■ Data provided ■
▶

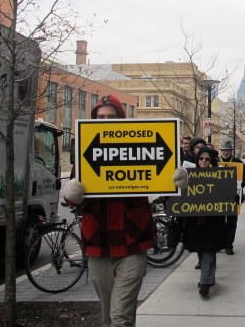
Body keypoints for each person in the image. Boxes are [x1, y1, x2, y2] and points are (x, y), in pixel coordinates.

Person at [63, 94, 155, 327]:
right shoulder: (85, 152)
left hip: (133, 241)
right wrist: (72, 195)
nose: (104, 120)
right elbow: (77, 199)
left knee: (120, 317)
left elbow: (159, 181)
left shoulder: (139, 149)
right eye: (100, 117)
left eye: (110, 116)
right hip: (98, 244)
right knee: (110, 317)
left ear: (121, 119)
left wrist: (176, 182)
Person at [180, 147, 227, 297]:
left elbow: (227, 196)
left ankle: (205, 282)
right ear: (197, 160)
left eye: (207, 159)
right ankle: (208, 277)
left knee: (209, 249)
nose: (204, 161)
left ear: (211, 161)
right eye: (201, 159)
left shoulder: (219, 176)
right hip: (195, 220)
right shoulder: (189, 176)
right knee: (201, 249)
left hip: (213, 221)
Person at [219, 140, 242, 255]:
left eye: (228, 151)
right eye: (223, 150)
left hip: (234, 198)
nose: (226, 153)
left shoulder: (238, 163)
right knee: (219, 222)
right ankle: (220, 243)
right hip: (218, 198)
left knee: (232, 223)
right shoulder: (216, 163)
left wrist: (240, 186)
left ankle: (229, 245)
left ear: (231, 152)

◀

■ What is being asked ■
What number of lines in the data contain the word "knee"? Give the number and nothing else.

■ Answer space ■
6